A Planned Parenthood sign is displayed on the outside of a clinic in Indianapolis. On April 3, leaders of the organization said Planned Parenthood is assessing next steps, but hope expanded virtual appointments can help fill some of the gaps caused by the funding freeze.
Darron Cummings / AP PhotoMore than 3,000 people in Indiana could lose access to birth control, cancer screenings, and sexually transmitted disease testing after the Trump administration froze tens of millions of dollars in federal funding from Planned Parenthood affiliates nationwide, including in Indiana.
Although the number of abortions has plummeted since Indiana implemented a near-total abortion ban in 2023, the Trump administration has still sought to target the state’s Planned Parenthood services. The administration is largely coming after Title X funding, a federal grant program to support family planning and preventative health services.
Last year, Indiana received just over $5 million in Title X funding, according to data from the Department of Health and Human Services.
Dr. Tracey Wilkinson, a pediatrician and reproductive health services researcher in Indiana, said targeting Planned Parenthood sends a warning to every Title X clinic in the state, which she often refers uninsured and low-income patients to.
“It feels like anybody could be next,” Wilkinson said. “It's the point of making sure everybody is on notice to let them know that, like their funding could be taken next.”
The Trump administration said the funds are being paused “pending an evaluation of possible violations of their grant terms, including based on federal civil rights laws and the President’s Executive Order 14218, ‘Ending Taxpayer Subsidization of Open Borders,’” which Trump signed on Feb. 19, a spokesperson for the Department of Health and Human Services told TIME. The referenced Executive Order prohibits undocumented immigrants “from obtaining most taxpayer-funded benefits.”
The three Planned Parenthood clinics in Indianapolis don’t receive Title X funding, but the Lafayette location does, according to reporting from Mirror Indy. That could lead to increased demand at clinics in Indianapolis and other parts of the state.

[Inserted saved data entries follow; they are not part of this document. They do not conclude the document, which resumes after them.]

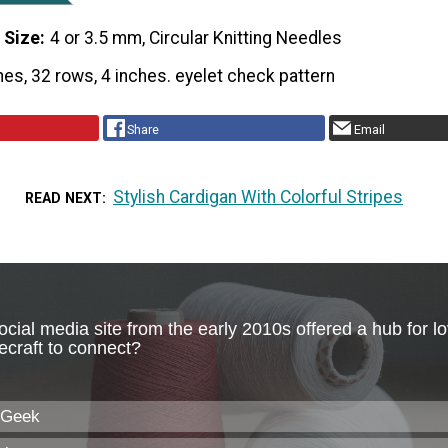
 Size
4 or 3.5 mm, Circular Knitting Needles
hes, 32 rows, 4 inches. eyelet check pattern
Share
Email
Stylish Cardigan With Colorful Stripes
READ NEXT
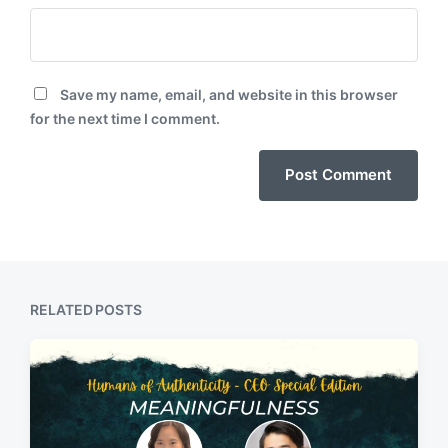
Save my name, email, and website in this browser
for the next time I comment.
RELATED POSTS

Anti-abortion rights groups, including National Right to Life, have called on the Trump administration to cut federal funding to Planned Parenthood. According to the organization, more than 150 anti-abortion groups signed a letter to Congress March 26 urging lawmakers to take action.

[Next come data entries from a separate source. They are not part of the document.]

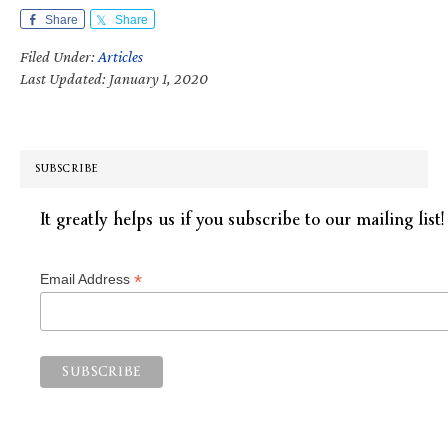
Share
Share
Filed Under:
Articles
Last Updated: January 1, 2020
SUBSCRIBE
It greatly helps us if you subscribe to our mailing list!
*
Email Address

“American taxpayers should not have to underwrite a multi-billion dollar abortion industry,” said Carol Tobias, president of National Right to Life. “Taxpayers certainly don’t want to see their money being used to end the lives of innocent preborn children.”
But the Title X funding being targeted pays for family planning services and cannot be used to pay for abortion.
Rebecca Gibron, CEO of Planned Parenthood Great Northwest, Hawai‘i, Alaska, Indiana, Kentucky, said the move is less about abortion and more about punishing the organization and its patients.
“Their agenda is the same as the anti-abortion groups that support them: punish patients, punish Planned Parenthood, and dictate which patients can get health care and what care they can get,” Gibron wrote in a press release after the funding announcement.
In an interview with WFYI on Thursday, Gibron said that Planned Parenthood is assessing next steps, but hopes expanded virtual appointments can help fill some of the gaps caused by the funding freeze.
But with less funding, there will likely be more people in Indiana seeking care elsewhere, putting strain on other clinics and medical providers, said Dr. Wilkinson, who worries how that will impact preventative care like cancer screenings.
“The clinical systems that are in place don't really have the ability to pick up all that missing care,” she said. “You can't just eliminate one and expect the next day for the current health care system to suddenly be able to support all of that care.”
The funding freeze also comes amidst the wait for a U.S. Supreme Court decision in a case that will decide whether states can remove Planned Parenthood clinics from state Medicaid programs, despite the fact that Medicaid cannot generally be used to pay for abortions.
In 2024, Planned Parenthood health centers in Indiana saw more than 34,000 patient visits. According to the organization, 52% of patients live at or below the federal poverty line, 41% identify as Black, Indigenous, or people of color, and one-third rely on Medicaid.
Liane Hulka, a staffer with the Our Choice Coalition, a pro-abortion political action committee, said the more restrictive policies and funding cuts are curtailing access to services beyond abortion.
“It does feel a little bit like death by 1000 paper cuts,” Hulka said.
Angie Kliztsch, the CEO of Women 4 Change, an Indiana-based political action committee focused on protecting abortion rights, said the patients Planned Parenthood locations aren’t able to take on will have to go somewhere else.
“If Planned Parenthood is not able to absorb and service neighbors in those communities, healthcare systems will be overrun,” Kliztsch said. “The absorption will have to happen elsewhere, or many Hoosiers will not get the health care services that they need.”